TRY IT:
Answer these questions from the Geovation text below, one line each.
(a) What were the five themes of this year's challenge?
(b) Over which dates was the Geovation camp held?
(c) How long was each team allowed for its pitch?

DOCUMENT SECTION below:

Geovation is all about promoting innovation in the use of geographic data, and giving technical and financial support to new business ideas that make use of data to solve problems.

The challenge for this year was to come up with ideas on how we can better manage water sustainably. The five themes were: too little water; too much water; poor water quality; ageing infrastructure; and promoting sustainable behaviours.

We have worked with Ordnance Survey (OS) and the other sponsors to identify these issues, review ideas submitted to the challenge, and ultimately help judge the ten most promising business solutions at the Geovation camp, held over 4–6 March.

geovation judges consider the entrants' pitches
The Geovation Judges (minus EA's Mike Rose, who took the picture) deep in deliberation. I am second from the left.

The ten finalists covered a diverse range of ideas – from an interactive sandpit overlaid with projected geographic visualisations to illustrate catchment issues, to ultraviolet detection equipment coupled with geographic tagging to map washing machines, plumbed into surface runoff drains rather than sewers. There were also ideas to map occurrence and type of plastic waste on beaches, and to set up a water issues portal to tap into new innovations from around the world.

The Environment Agency's Mike Rose and I had the very interesting job of joining other judges from the water industry, academia and data sector to judge the finalists. This involved a trek down to Southampton on a sunny Mothering Sunday to join the camp – where the ten teams had spent the weekend developing their ideas with support from Geovation’s data developers.

This was a high-energy event superbly supported by Geovation’s Chris Parker and team, and our judging panel chaired by Roland Harwood from innovation company 100%Open. We took ten pitches from the teams – strictly five minutes each  regulated by Chris starting a polite ‘clap off’ when their time was up, regardless of whether teams had finished or not. (This was very effective, and something I plan to use in the future…)

End of DOCUMENT SECTION.
GIVEN ENTRIES below:

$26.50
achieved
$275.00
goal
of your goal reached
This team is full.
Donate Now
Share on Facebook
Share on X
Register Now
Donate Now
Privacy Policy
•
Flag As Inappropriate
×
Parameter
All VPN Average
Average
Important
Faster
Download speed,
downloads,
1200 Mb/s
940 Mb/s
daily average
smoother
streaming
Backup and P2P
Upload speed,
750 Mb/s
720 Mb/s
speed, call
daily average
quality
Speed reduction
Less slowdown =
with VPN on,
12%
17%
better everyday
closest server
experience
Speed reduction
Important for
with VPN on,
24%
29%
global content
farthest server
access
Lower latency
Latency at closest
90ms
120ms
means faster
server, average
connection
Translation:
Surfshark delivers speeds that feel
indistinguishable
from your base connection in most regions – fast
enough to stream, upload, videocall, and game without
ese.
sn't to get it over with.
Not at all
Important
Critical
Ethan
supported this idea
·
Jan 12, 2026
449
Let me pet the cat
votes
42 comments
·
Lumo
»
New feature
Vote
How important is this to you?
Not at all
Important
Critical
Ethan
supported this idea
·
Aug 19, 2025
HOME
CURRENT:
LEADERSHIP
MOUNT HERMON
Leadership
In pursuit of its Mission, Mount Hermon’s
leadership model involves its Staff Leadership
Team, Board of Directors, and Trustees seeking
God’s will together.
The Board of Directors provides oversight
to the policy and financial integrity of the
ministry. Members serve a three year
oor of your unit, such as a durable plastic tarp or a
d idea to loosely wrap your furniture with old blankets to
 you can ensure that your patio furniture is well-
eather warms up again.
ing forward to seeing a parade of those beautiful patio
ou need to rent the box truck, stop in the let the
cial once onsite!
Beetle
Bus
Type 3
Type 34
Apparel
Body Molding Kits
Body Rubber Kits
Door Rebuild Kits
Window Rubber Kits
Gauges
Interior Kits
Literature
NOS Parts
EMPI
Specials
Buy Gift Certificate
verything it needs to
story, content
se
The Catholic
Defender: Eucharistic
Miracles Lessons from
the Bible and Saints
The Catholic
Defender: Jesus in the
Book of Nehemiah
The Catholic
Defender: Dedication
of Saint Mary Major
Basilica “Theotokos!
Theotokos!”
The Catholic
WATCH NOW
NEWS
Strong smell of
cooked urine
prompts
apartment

End of GIVEN ENTRIES.
GIVEN ENTRIES below:

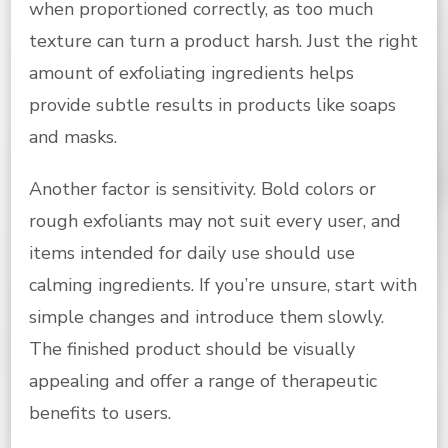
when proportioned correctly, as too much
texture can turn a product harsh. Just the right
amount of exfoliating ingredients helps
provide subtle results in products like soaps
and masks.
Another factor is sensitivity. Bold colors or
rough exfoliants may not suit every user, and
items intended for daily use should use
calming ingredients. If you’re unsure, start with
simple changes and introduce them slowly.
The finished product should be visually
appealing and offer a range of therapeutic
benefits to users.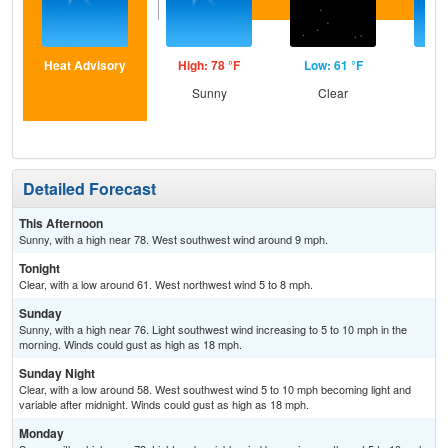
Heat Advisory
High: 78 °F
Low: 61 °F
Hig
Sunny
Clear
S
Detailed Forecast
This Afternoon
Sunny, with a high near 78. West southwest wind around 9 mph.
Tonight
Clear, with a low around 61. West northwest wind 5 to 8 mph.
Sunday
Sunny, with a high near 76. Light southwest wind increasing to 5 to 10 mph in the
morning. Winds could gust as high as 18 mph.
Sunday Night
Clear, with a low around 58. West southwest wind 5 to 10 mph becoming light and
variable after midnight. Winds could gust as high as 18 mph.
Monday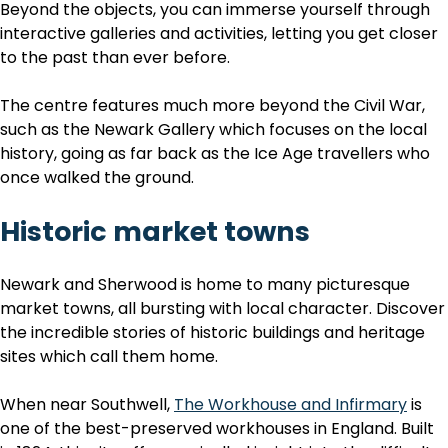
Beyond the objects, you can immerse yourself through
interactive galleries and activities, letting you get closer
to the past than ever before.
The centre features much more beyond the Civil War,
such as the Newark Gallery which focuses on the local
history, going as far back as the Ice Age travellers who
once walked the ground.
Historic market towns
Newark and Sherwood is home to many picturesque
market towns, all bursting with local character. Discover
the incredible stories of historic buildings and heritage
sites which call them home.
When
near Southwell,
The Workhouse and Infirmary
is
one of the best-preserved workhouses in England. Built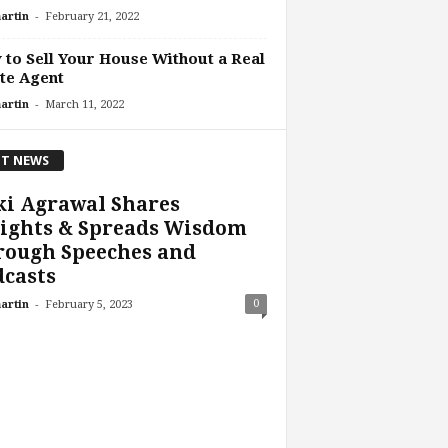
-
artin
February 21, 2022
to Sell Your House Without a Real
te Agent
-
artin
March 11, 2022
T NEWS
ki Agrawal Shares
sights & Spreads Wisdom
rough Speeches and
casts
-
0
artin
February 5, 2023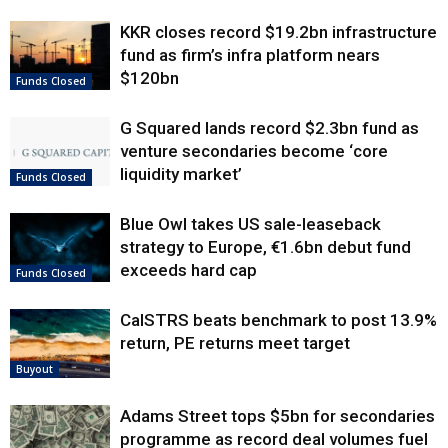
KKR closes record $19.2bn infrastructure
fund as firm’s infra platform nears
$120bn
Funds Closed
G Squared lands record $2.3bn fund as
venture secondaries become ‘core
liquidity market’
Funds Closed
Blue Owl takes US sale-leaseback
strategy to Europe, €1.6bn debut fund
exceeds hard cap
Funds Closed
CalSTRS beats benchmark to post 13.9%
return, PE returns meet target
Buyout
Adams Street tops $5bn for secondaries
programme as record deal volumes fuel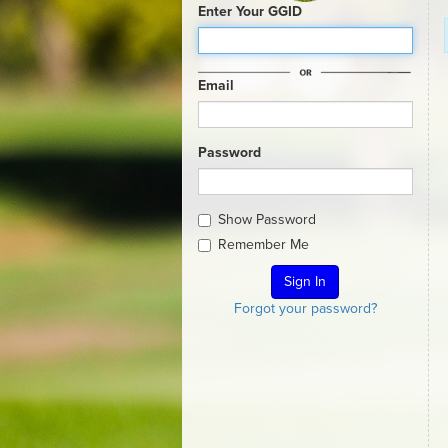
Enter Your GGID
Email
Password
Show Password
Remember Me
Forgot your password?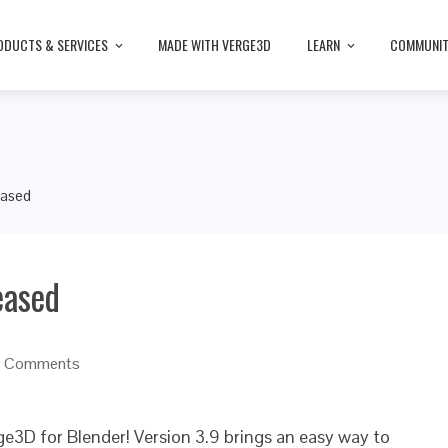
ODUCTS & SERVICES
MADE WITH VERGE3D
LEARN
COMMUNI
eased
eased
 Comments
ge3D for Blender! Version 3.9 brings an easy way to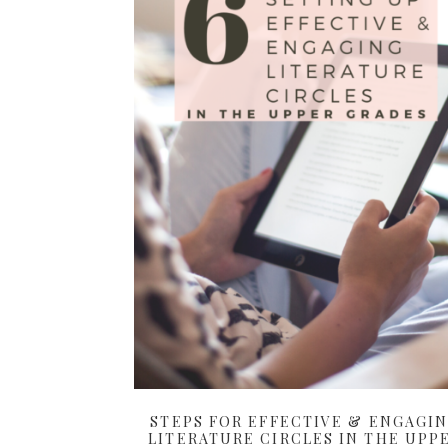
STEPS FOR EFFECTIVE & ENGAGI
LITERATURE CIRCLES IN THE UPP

End of GIVEN ENTRIES.

EXERCISE RESULT:
(a) Too little water, too much water, poor water quality, ageing infrastructure, and promoting sustainable behaviours.
(b) 4–6 March.
(c) Five minutes.